While I was gone, the quiet family across the street has been replaced by a houseful of college guys with pickup trucks; while I was gone, a handful of houses I regularly pass while walking the dog have begun remodeling projects. The houses that first arose as sticks at the start of summer are now finished and occupied, with lawn chairs out front that look like they’ve been there forever. While I was gone, in other words, the rest of the neighborhood has gone on living, not really noticing I was gone. It’s a lesson I should have learned long ago, but I have to learn it anew each year: time waits for no one.

Sunflower with bee

On Tuesday night, I submitted my last batch of online grades for the summer, and yesterday afternoon, I sent my fall semester syllabi to be photocopied for next week. This means I’m pretty much off between now and Monday morning, when my next online term begins, with my first face-to-face classes in Keene starting on Tuesday.

Hibiscus closeup

When you’re a moonlighting adjunct, it’s rare to have a weekend (much less a long weekend) when you’re not teaching somewhere. Even during the weeks between online terms, there’s always grading from last term or course-prep for next term. And even during the summer months when you’re not teaching your face-to-face students, you’re still planning and prepping: already, I’m thinking ahead to spring term, when I’ll be teaching two sections of a new-to-me class as well as redesigning a class I’ve taught (and redesigned) countless times. When you’re a teacher who gives a damn about your teaching, there’s always something that needs tweaking and re-thinking.

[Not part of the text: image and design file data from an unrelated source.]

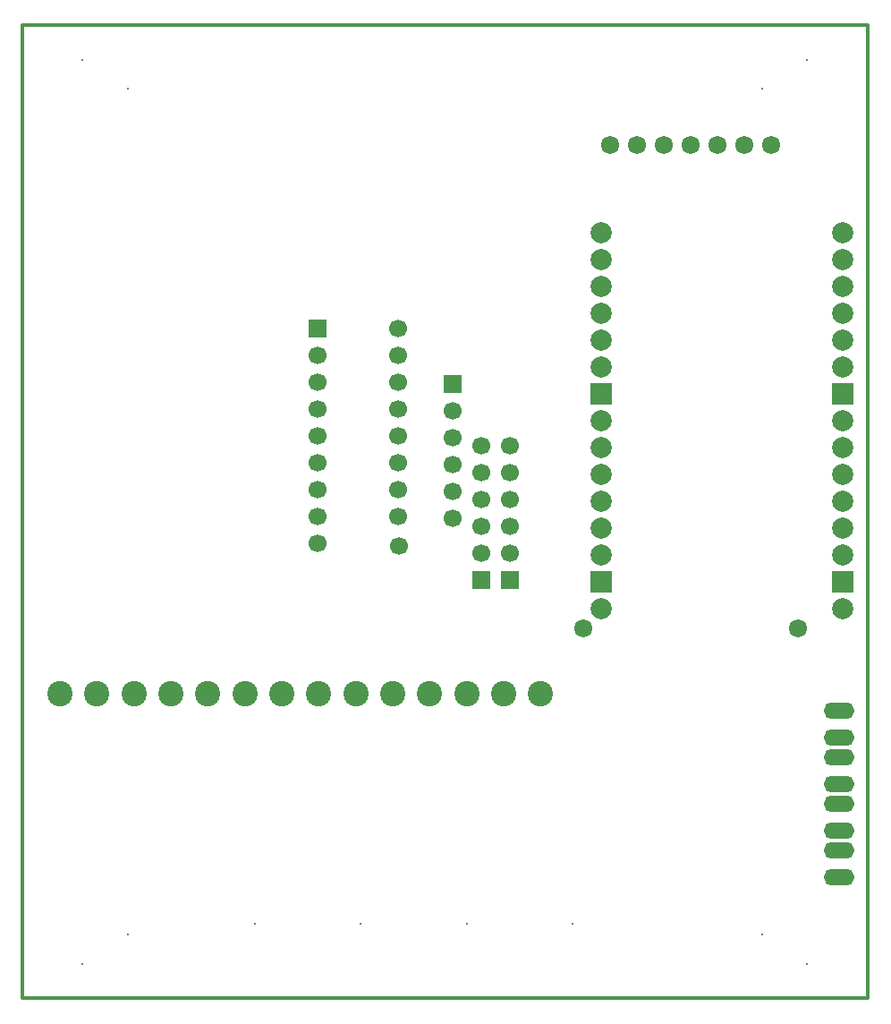
<source format=gbs>
G04 Layer_Color=16711935*
%FSLAX43Y43*%
%MOMM*%
G71*
G01*
G75*
%ADD10C,0.300*%
%ADD71C,1.724*%
%ADD72C,0.200*%
%ADD73C,2.000*%
%ADD74R,2.000X2.000*%
%ADD75C,2.400*%
%ADD76R,1.700X1.700*%
%ADD77C,1.700*%
%ADD78R,1.700X1.700*%
G04:AMPARAMS|DCode=79|XSize=1.56mm|YSize=2.8mm|CornerRadius=0.644mm|HoleSize=0mm|Usage=FLASHONLY|Rotation=90.000|XOffset=0mm|YOffset=0mm|HoleType=Round|Shape=RoundedRectangle|*
%AMROUNDEDRECTD79*
21,1,1.560,1.512,0,0,90.0*
21,1,0.272,2.800,0,0,90.0*
1,1,1.288,0.756,0.136*
1,1,1.288,0.756,-0.136*
1,1,1.288,-0.756,-0.136*
1,1,1.288,-0.756,0.136*
%
%ADD79ROUNDEDRECTD79*%
D10*
X0Y0D02*
Y92000D01*
X80000D01*
Y0D02*
Y92000D01*
X0Y0D02*
X80000D01*
D71*
X53080Y34980D02*
D03*
X73400D02*
D03*
X63240Y80700D02*
D03*
X65780D02*
D03*
X68320D02*
D03*
X70860D02*
D03*
X60700D02*
D03*
X58160D02*
D03*
X55620D02*
D03*
D72*
X52000Y7000D02*
D03*
X42000D02*
D03*
X32000D02*
D03*
X22000D02*
D03*
X69950Y86000D02*
D03*
X9950D02*
D03*
Y6000D02*
D03*
X69950D02*
D03*
X5650Y88700D02*
D03*
X74250D02*
D03*
X5650Y3200D02*
D03*
X74250D02*
D03*
D73*
X54750Y59720D02*
D03*
Y62260D02*
D03*
Y64800D02*
D03*
Y67340D02*
D03*
Y69880D02*
D03*
Y72420D02*
D03*
Y54640D02*
D03*
Y52100D02*
D03*
Y49560D02*
D03*
Y41940D02*
D03*
Y44480D02*
D03*
Y47020D02*
D03*
Y36860D02*
D03*
X77600Y59720D02*
D03*
Y62260D02*
D03*
Y64800D02*
D03*
Y67340D02*
D03*
Y69880D02*
D03*
Y72420D02*
D03*
Y54640D02*
D03*
Y52100D02*
D03*
Y49560D02*
D03*
Y41940D02*
D03*
Y44480D02*
D03*
Y47020D02*
D03*
Y36860D02*
D03*
D74*
X54750Y57180D02*
D03*
Y39400D02*
D03*
X77600Y57180D02*
D03*
Y39400D02*
D03*
D75*
X3500Y28800D02*
D03*
X7000D02*
D03*
X10500D02*
D03*
X14000D02*
D03*
X17500D02*
D03*
X21000D02*
D03*
X31500Y28800D02*
D03*
X35000D02*
D03*
X45500D02*
D03*
X49000D02*
D03*
X24500D02*
D03*
X28000D02*
D03*
X38500D02*
D03*
X42000D02*
D03*
D76*
X27880Y63340D02*
D03*
D77*
Y60800D02*
D03*
Y58260D02*
D03*
Y55720D02*
D03*
Y53180D02*
D03*
Y50640D02*
D03*
Y48100D02*
D03*
Y45560D02*
D03*
Y43020D02*
D03*
X35500Y63340D02*
D03*
Y60800D02*
D03*
Y58260D02*
D03*
Y55720D02*
D03*
Y53180D02*
D03*
Y50640D02*
D03*
Y48100D02*
D03*
Y45560D02*
D03*
X35590Y42780D02*
D03*
X40700Y55540D02*
D03*
Y53000D02*
D03*
Y50460D02*
D03*
Y45380D02*
D03*
Y47920D02*
D03*
X43400Y42100D02*
D03*
Y44640D02*
D03*
Y47180D02*
D03*
Y52260D02*
D03*
Y49720D02*
D03*
X46100Y42100D02*
D03*
Y44640D02*
D03*
Y47180D02*
D03*
Y52260D02*
D03*
Y49720D02*
D03*
D78*
X40700Y58080D02*
D03*
X43400Y39560D02*
D03*
X46100D02*
D03*
D79*
X77300Y11400D02*
D03*
Y13940D02*
D03*
Y15800D02*
D03*
Y18340D02*
D03*
Y20200D02*
D03*
Y22740D02*
D03*
Y24600D02*
D03*
Y27140D02*
D03*
M02*

</source>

In the meantime, yesterday afternoon I went for a long-overdue haircut, and last night I did some long-overdue laptop maintenance, installing software updates, backing-up documents, and doing a thorough virus and adware scan: the kind of things most folks do when they have a free weekend. And today, I’m turning my laptop OFF and am headed out into a cool and sunny day: the last few days of the “hoorah” called summer. I’ll see you on the flipside.